**Work to complete**
Copy from the records the lines that begin at the line containing "Blaue Dragoner ein Highlight" and stop after the line containing "Auch in der regionalen Presse ist das bunte", including both of these lines.

**Given data**
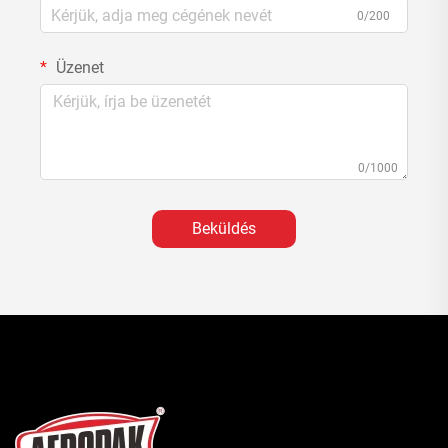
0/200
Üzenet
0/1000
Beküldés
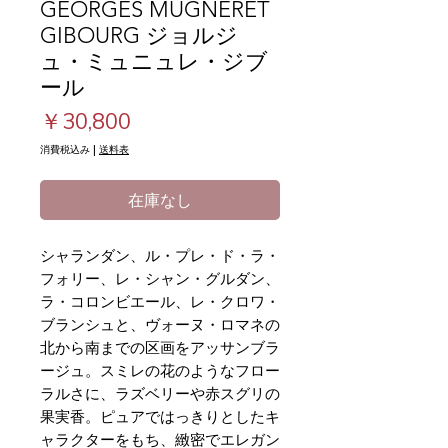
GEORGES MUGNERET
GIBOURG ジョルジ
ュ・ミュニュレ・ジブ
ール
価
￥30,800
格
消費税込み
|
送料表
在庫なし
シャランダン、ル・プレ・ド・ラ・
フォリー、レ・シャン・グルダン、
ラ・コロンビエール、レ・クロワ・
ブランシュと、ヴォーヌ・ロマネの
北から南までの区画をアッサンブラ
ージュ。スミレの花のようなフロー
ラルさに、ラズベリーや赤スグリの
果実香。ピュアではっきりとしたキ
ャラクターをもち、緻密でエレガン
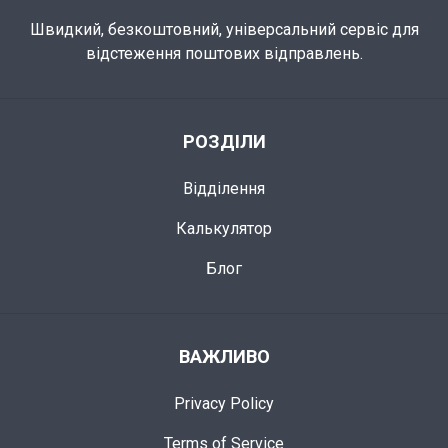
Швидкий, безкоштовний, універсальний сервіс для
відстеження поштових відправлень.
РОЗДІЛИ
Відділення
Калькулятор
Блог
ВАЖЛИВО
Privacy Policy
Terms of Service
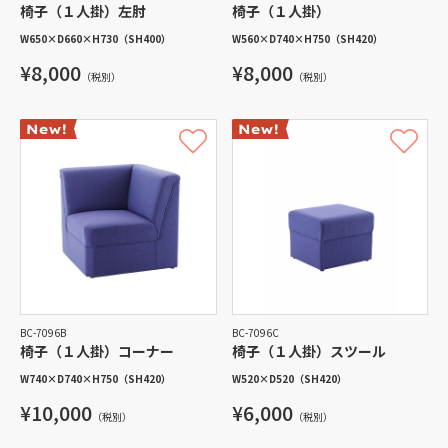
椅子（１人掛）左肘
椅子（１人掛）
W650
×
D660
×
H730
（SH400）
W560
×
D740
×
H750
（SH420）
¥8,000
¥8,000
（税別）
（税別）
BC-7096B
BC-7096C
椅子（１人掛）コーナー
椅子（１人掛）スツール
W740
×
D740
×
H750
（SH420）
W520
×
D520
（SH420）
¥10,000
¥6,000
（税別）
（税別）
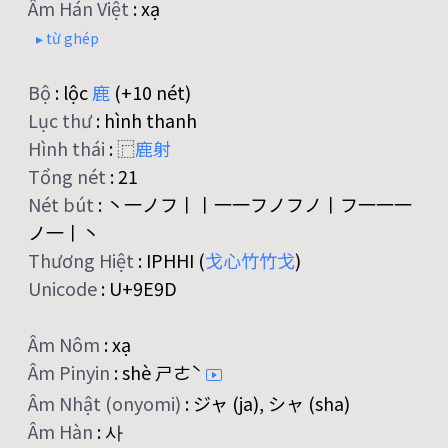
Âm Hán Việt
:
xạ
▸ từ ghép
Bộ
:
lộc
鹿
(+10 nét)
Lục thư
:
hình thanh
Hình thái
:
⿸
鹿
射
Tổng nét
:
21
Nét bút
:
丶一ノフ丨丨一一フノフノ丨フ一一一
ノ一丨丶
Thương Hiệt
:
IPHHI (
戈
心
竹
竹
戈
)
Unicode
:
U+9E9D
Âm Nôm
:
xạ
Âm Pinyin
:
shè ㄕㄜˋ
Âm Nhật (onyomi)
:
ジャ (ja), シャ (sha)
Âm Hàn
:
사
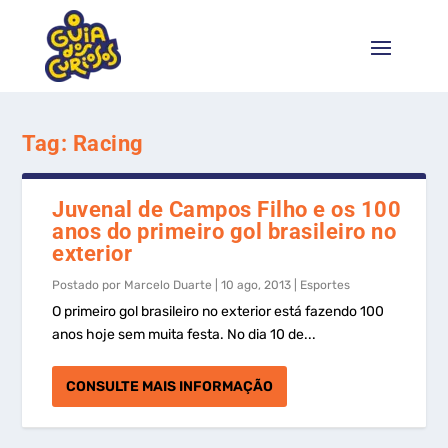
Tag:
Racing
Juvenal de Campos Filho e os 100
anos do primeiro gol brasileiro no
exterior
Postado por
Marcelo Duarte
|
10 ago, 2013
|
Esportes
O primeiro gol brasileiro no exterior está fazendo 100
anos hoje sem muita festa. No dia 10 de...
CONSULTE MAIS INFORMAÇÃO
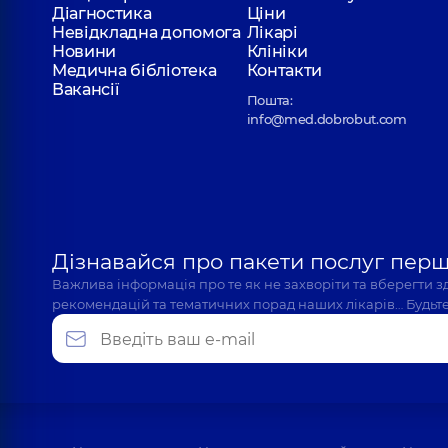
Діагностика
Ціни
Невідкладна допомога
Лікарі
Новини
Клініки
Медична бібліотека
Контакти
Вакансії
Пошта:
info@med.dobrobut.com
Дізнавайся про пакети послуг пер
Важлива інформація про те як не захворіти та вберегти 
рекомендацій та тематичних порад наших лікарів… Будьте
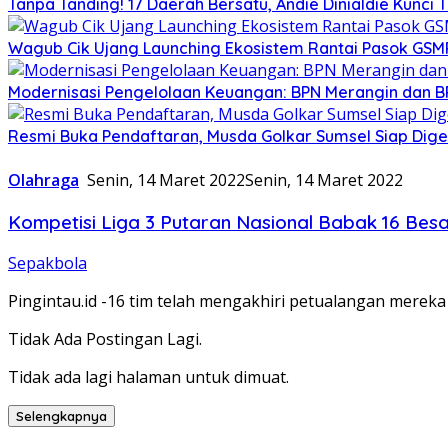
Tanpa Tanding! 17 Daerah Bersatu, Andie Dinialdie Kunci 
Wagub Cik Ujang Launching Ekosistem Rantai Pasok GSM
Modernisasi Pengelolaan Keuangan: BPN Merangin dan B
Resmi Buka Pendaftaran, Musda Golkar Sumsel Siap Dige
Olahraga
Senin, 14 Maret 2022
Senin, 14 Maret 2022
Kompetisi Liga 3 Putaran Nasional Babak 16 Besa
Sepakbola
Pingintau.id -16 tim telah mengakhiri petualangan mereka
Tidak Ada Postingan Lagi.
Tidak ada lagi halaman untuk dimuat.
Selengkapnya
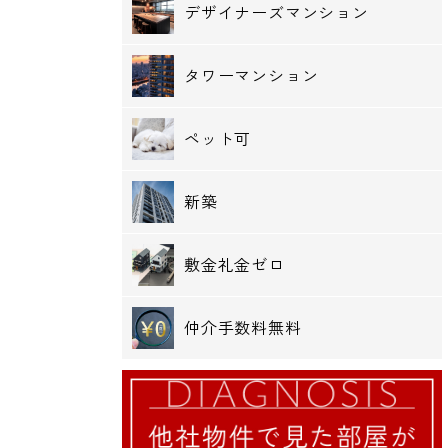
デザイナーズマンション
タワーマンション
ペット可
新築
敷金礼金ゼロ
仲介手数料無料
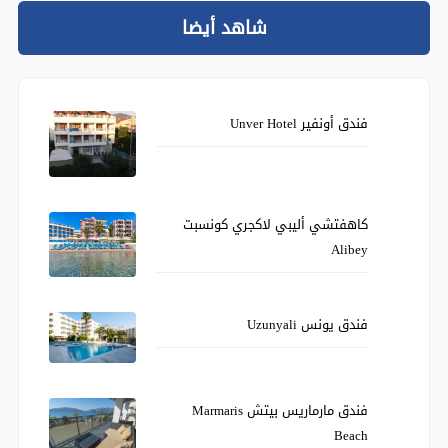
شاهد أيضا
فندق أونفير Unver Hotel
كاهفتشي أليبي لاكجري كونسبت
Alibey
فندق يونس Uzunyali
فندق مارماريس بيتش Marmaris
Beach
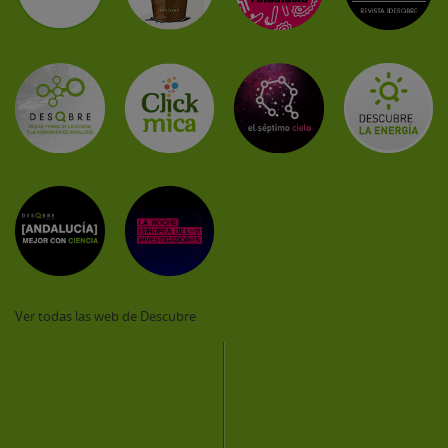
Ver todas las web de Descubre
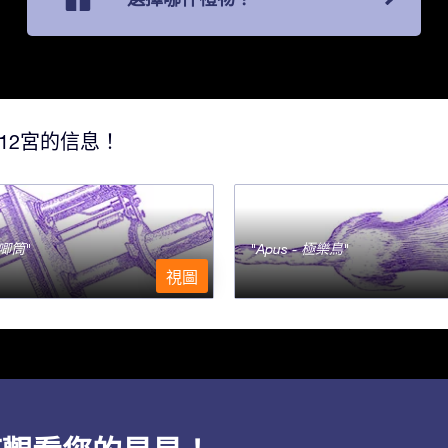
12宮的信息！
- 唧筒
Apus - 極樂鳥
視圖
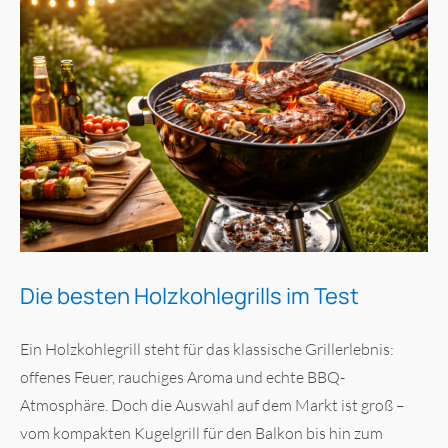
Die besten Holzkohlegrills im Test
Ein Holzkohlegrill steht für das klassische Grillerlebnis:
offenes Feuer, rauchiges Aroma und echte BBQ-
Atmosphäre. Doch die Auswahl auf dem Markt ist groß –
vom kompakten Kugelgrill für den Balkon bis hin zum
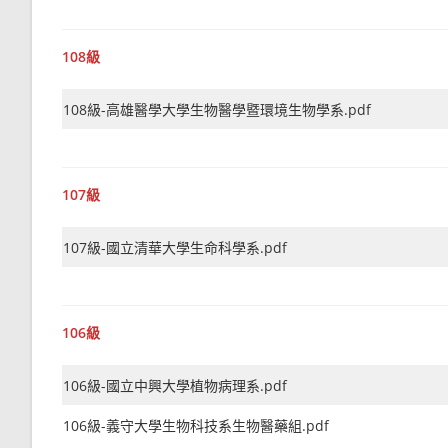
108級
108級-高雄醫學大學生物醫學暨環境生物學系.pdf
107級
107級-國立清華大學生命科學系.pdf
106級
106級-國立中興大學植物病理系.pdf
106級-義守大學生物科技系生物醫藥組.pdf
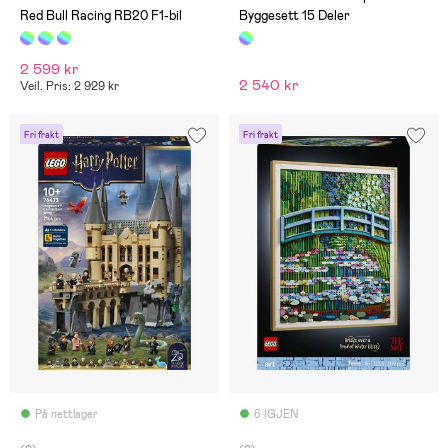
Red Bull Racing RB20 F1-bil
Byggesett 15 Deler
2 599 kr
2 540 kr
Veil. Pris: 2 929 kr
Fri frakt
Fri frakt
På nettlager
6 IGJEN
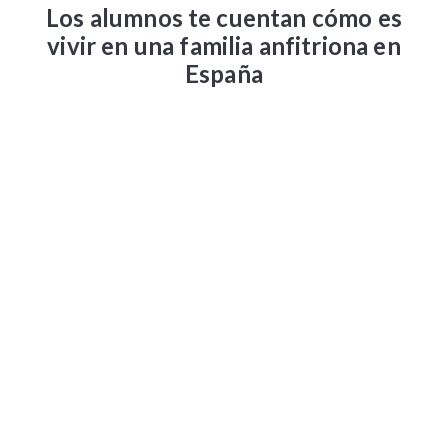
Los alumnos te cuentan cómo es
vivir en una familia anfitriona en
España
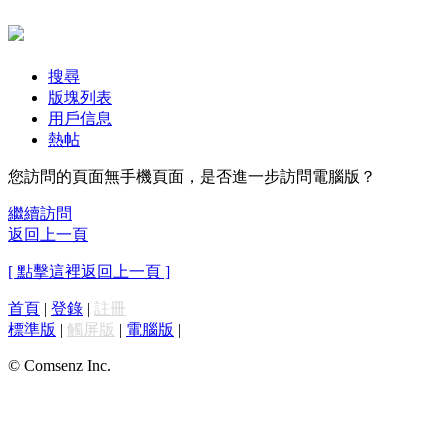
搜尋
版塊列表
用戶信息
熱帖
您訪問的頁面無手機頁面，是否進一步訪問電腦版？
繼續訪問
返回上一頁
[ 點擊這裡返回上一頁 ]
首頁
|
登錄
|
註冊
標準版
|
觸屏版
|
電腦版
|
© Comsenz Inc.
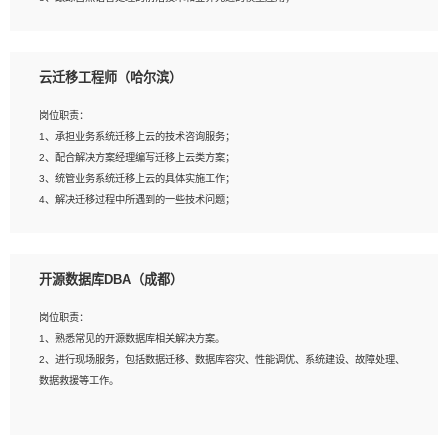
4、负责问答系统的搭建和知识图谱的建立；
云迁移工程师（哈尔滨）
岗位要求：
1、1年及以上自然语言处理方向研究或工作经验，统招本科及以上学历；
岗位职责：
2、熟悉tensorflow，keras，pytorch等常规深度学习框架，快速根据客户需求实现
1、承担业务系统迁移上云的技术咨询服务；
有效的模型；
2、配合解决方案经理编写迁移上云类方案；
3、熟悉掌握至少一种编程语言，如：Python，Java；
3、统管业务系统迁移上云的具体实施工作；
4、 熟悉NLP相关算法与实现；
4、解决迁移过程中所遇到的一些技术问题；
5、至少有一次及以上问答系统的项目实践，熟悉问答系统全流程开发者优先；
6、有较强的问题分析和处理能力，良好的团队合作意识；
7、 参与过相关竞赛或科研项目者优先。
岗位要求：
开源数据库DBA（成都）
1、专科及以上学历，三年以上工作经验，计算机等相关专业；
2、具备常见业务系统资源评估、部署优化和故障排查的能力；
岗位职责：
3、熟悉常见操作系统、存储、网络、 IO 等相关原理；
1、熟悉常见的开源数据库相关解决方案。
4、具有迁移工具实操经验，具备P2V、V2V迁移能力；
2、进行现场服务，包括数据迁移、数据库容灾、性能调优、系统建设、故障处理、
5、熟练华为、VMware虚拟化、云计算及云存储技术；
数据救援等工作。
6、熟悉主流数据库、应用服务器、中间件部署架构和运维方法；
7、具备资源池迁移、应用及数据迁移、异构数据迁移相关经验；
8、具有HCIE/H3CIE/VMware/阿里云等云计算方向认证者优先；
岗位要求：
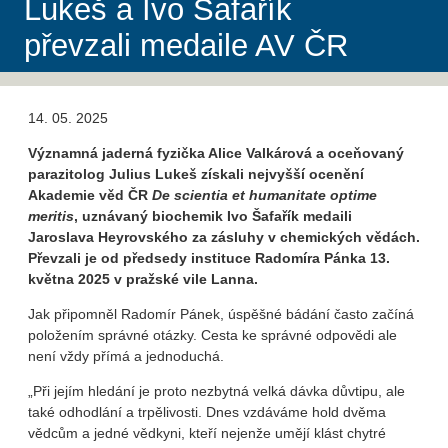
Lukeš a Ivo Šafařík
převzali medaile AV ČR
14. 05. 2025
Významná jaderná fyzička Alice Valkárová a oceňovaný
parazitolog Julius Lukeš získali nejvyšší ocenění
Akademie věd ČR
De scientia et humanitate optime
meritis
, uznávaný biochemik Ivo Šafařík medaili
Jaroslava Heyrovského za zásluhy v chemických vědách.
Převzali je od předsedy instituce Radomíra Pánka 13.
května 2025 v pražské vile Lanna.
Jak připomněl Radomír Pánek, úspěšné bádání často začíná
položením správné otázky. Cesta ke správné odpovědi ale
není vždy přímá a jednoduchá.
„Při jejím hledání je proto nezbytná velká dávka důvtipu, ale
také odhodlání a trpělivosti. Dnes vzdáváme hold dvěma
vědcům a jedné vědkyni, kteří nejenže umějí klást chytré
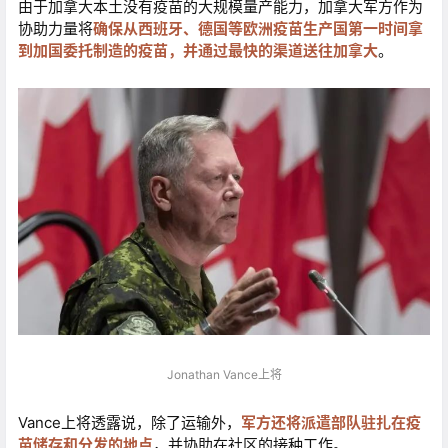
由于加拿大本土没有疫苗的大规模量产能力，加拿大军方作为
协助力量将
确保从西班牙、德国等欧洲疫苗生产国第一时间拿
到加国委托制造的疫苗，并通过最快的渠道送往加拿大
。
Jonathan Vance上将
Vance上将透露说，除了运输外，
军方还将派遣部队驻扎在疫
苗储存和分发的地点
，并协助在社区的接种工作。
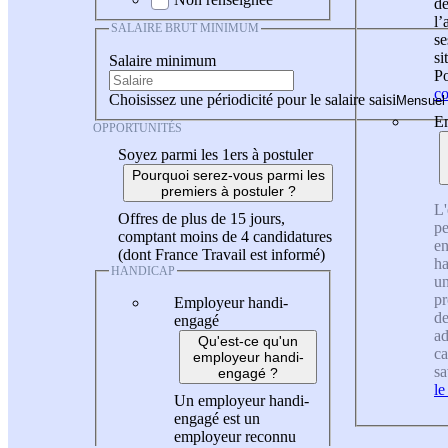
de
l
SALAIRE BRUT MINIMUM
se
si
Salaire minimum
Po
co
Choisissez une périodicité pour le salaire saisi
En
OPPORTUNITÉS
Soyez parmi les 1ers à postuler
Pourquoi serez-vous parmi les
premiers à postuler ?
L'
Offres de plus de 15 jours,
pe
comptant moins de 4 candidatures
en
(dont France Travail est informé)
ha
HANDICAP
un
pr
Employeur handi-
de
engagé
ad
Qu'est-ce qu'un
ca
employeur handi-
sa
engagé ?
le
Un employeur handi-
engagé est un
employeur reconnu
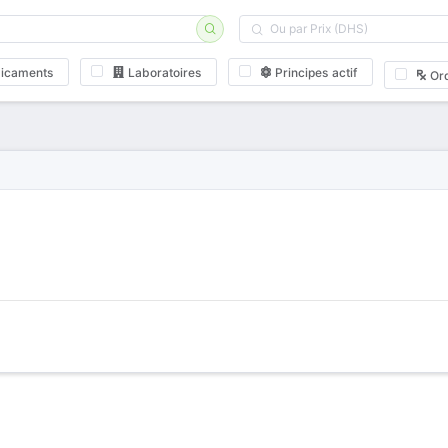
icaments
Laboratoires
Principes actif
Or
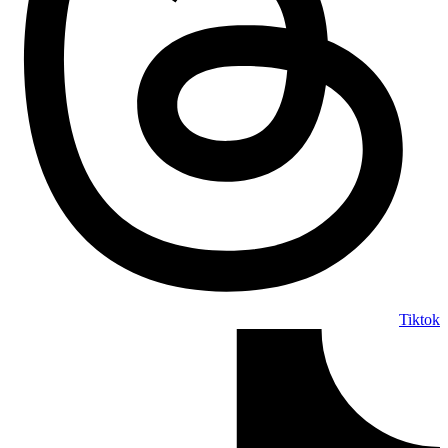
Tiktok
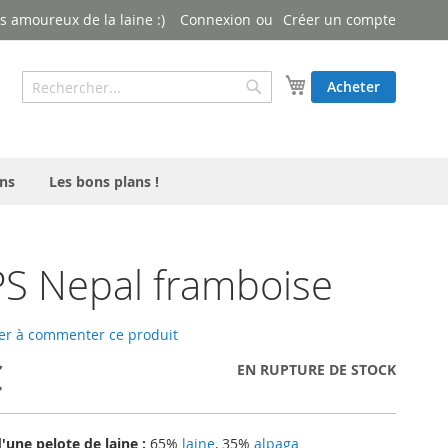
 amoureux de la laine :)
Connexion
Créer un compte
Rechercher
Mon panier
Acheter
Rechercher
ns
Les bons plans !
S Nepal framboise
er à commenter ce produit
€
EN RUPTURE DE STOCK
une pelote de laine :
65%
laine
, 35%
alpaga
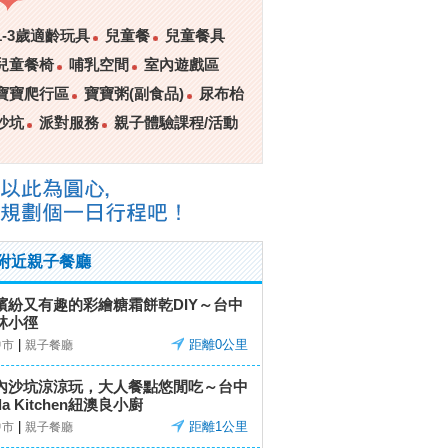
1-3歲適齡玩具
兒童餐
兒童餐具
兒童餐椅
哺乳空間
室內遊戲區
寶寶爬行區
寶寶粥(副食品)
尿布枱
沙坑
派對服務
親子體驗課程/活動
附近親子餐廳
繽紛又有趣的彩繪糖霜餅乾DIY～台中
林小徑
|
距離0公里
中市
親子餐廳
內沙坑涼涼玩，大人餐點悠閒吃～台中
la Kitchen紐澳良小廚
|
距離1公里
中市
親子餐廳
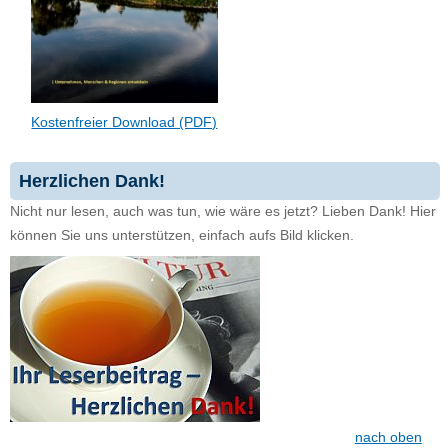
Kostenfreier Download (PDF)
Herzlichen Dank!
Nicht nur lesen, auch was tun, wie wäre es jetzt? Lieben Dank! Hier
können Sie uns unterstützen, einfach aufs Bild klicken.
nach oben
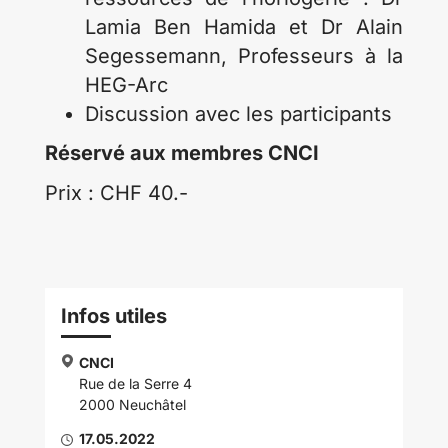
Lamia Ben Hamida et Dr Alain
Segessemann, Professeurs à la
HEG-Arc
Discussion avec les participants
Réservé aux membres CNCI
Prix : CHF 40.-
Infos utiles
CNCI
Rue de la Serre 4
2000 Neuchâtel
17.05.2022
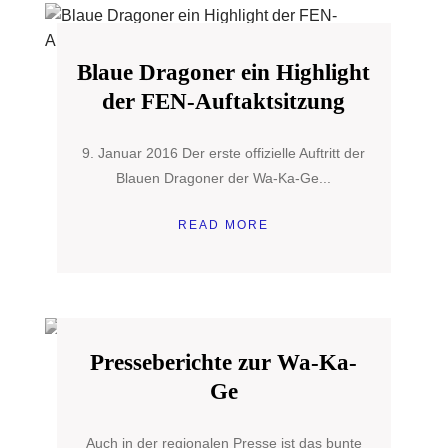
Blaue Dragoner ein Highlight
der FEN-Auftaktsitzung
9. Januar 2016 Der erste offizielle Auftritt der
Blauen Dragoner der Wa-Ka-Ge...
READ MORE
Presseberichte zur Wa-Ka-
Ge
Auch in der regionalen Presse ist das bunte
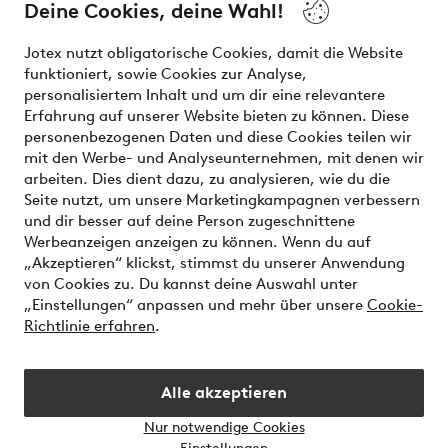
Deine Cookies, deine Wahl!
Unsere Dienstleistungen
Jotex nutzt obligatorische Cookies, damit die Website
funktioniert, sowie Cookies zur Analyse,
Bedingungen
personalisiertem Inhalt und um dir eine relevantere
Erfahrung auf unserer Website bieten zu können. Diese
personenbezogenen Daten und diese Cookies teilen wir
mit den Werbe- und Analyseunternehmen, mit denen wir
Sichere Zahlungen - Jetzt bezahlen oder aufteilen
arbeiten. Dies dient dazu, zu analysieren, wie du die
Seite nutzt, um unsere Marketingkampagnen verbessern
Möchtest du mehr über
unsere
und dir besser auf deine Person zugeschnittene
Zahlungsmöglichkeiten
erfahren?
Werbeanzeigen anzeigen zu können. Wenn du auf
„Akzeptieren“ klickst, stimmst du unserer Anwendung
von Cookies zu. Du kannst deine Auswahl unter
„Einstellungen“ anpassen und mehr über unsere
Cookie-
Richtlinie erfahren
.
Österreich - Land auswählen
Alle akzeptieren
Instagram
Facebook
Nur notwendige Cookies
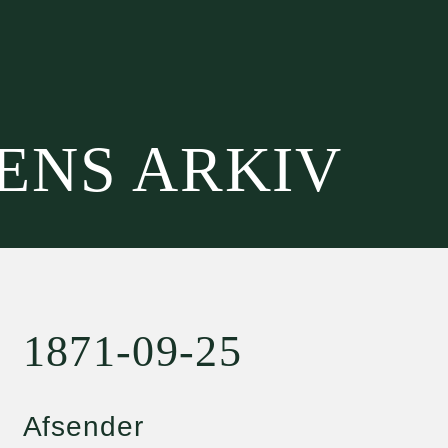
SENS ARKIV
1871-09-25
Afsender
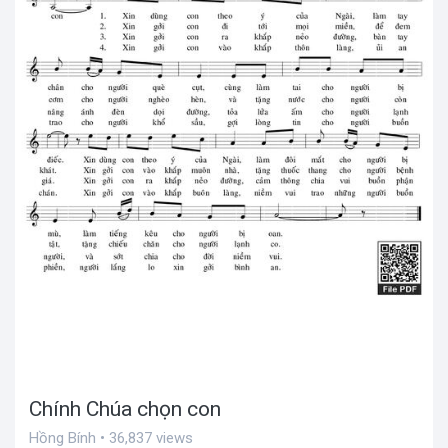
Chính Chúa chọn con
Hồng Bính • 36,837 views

**Answer section**
Blaue Dragoner ein Highlight
der FEN-Auftaktsitzung
9. Januar 2016 Der erste offizielle Auftritt der
Blauen Dragoner der Wa-Ka-Ge...
READ MORE
Presseberichte zur Wa-Ka-
Ge
Auch in der regionalen Presse ist das bunte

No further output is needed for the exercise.